David Sander’s question: [quote]First question is why don’t you just write it in Julia, [/quote]
some more numbers.
Reading my cd.csv file into a Julia string buffer takes about 3 seconds. Although this is much slower than C, it is a one-time operation and thus acceptable for many uses.
More problematic:
A parse.(Float32, stringvector) of 100 million strings takes about 20-25 seconds on my imac. A @time begin; mysum=0.0; for i=1:n; global mysum+= parse(Float32, sv[1]); end; end takes about 50 seconds.
in contrast, the C version is about 2-5 seconds. I am assuming that this is also why R’s fread is fast.
I do not know why Julia is so slow at the string->Float conversion, but it limits the efficiency of native julia code. just guessing, this is the bottleneck for CSV.
I have no code for C to Julia. I only experimented with pure C and with pure Julia. Both code was trivial:
julia> @time begin; mystring="1.2"; mysum=0.0; for i=1:100_000_000; global mysum+= parse(Float32, mystring); end; end
27.745808 seconds (200.02 M allocations: 2.981 GiB, 0.92% gc time)
25-50 seconds.
and quick-and-dirty C code:
#include <stdio.h>
#include <stdlib.h>
int main() {
char s[100];
int n=100000000;
float mysum=0.0; sprintf(s, "%.f", 1.2);
for (int i=0; i<n; ++i) {
s[0]= '0'+i%10; ## make sure we are not optimizing it away
mysum+= atof(s);
}
printf("%f\n", mysum);
}
yes I did know this. unfortunately, the emphasis was on the did and not on the know. when one gets old, memory has already been used up and is no longer freed up by the garbage collector.
heck, at least I do remember always to type my variables and functions, because this avoids a set of other gotchas.
but can I ask not just for the mechanics, but also for the why? is this a temporary problem, or something that is intrinsically unavoidable in Julia?
I mean, the variable is global and typed. The code is compiled and run, and when this happens, it can see that the variable exists and is typed. I understand why type variability can cause extra code and dispatch time, but why here?
I am wondering: what is actually causing the slowing down of C-native 100m atof’s vs. julia 100m parses then? is it the C-Julia barrier, which is also crossed 100m times?
even after my global variable mishap (which, I apologize, sidetracked everyone), it still does not seem feasible to get a native julia csv decoder to the speed of fread, because the necessary string-float conversions already exceed the budget.
In the CRSP daily data, the ret variable sometimes contains characters like “C”, which will force the whole column into string.
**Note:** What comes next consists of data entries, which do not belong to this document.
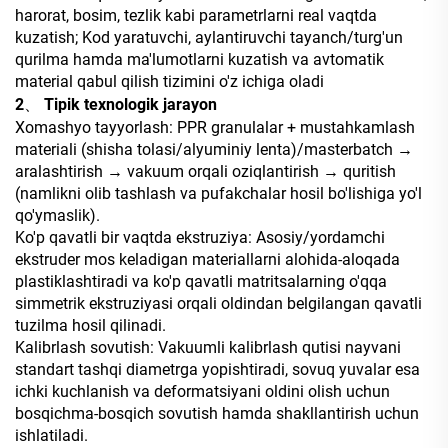
harorat, bosim, tezlik kabi parametrlarni real vaqtda
kuzatish; Kod yaratuvchi, aylantiruvchi tayanch/turg'un
qurilma hamda ma'lumotlarni kuzatish va avtomatik
material qabul qilish tizimini o'z ichiga oladi
2、 Tipik texnologik jarayon
Xomashyo tayyorlash: PPR granulalar + mustahkamlash
materiali (shisha tolasi/alyuminiy lenta)/masterbatch →
aralashtirish → vakuum orqali oziqlantirish → quritish
(namlikni olib tashlash va pufakchalar hosil bo'lishiga yo'l
qo'ymaslik).
Ko'p qavatli bir vaqtda ekstruziya: Asosiy/yordamchi
ekstruder mos keladigan materiallarni alohida-aloqada
plastiklashtiradi va ko'p qavatli matritsalarning o'qqa
simmetrik ekstruziyasi orqali oldindan belgilangan qavatli
tuzilma hosil qilinadi.
Kalibrlash sovutish: Vakuumli kalibrlash qutisi nayvani
standart tashqi diametrga yopishtiradi, sovuq yuvalar esa
ichki kuchlanish va deformatsiyani oldini olish uchun
bosqichma-bosqich sovutish hamda shakllantirish uchun
ishlatiladi.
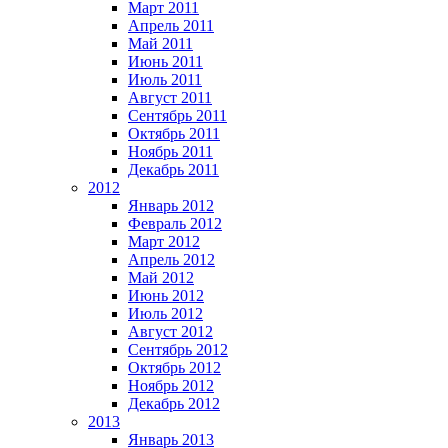
Март 2011
Апрель 2011
Май 2011
Июнь 2011
Июль 2011
Август 2011
Сентябрь 2011
Октябрь 2011
Ноябрь 2011
Декабрь 2011
2012
Январь 2012
Февраль 2012
Март 2012
Апрель 2012
Май 2012
Июнь 2012
Июль 2012
Август 2012
Сентябрь 2012
Октябрь 2012
Ноябрь 2012
Декабрь 2012
2013
Январь 2013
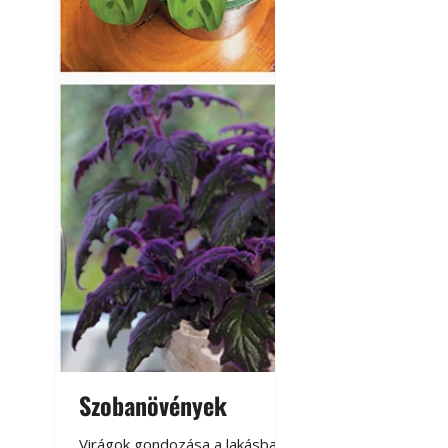
Szobanövények
Virágoskert: k
teraszon, laká
Virágok gondozása a lakásban,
You then need to convert it back to numeric, and replace these special observation with missing value. I think such task has been handled by most existing packages. If you write your own parser, a small change in the data structure may require a rewrite of code. Are you running the code in cloud?
No, pointer. This is undefined. f_safe is also not safer than f (other than the wrong use of pointer there), it just checks for embedding NUL, which isn’t really a safety issue. The safety issue, i.e. if the string is NUL terminated, is guaranteed in both cases.
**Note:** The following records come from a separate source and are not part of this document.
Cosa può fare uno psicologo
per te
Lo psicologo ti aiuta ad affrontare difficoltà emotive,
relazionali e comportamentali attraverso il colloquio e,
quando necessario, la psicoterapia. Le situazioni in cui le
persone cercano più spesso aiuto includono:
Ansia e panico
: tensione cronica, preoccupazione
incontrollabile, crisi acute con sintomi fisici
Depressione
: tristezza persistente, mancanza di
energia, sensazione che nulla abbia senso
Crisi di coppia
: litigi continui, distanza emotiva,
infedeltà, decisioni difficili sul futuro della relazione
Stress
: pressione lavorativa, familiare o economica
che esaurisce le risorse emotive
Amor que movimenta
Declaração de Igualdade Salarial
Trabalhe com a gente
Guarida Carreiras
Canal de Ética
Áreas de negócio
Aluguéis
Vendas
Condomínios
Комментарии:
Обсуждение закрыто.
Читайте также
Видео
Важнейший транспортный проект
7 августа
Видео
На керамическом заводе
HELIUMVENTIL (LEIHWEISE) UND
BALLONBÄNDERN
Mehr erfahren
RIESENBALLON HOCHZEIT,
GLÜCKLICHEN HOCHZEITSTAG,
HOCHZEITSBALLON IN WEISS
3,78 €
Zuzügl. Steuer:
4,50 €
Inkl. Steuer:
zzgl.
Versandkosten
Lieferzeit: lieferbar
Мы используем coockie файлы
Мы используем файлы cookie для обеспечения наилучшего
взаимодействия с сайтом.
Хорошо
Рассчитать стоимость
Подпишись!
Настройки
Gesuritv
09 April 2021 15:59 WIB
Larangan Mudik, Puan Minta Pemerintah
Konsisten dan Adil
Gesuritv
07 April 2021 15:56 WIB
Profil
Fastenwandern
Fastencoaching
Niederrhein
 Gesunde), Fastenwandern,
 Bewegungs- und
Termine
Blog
I think I see. although the compiler could easily figure out the type in my example, in more general cases, another function could have the side effect of changing a global variable. this is not the case with variables defined in a stack frame.
in some sense, I would need the ability to lock a global variable to retain a certain type. and julia 1.0.0 does not yet have it.
Do note that CSV.jl uses the native-Julia float parser in the Parsers.jl package, which is different from what’s provided in Base Julia (Base just calls the C function strtod). There’s a known performance issue when parsing floats at full precision, but if the float is rounded to even one less significant digit, the performance is comparable with C. A few of us have ideas on how to fix this, it’s just a matter of deciding what would be easiest/best for the fix.
Again, it would be most helpful if there are specific files that can be shared, even if just privately, to compare the performance of CSV.jl vs. other parsers.
Hi, thx for the great work in CSV.jl, it’s very nice to have DataFrame interaction. What work flow do you recommend with large CSV file? Can we dump it to other format at the moment? or can we partially |> to DataFrame?
Would it make sense to generate a big test data CSV (why not other formats as well) with all the known bad data features? Or maybe a package that generates the data file(s) locally for testing.
As this question is orthogonal to the original, it may be worth starting a separate thread. When there are multiple conversations happening in a single these it can make it hard to follow, and make it harder for future reference to find.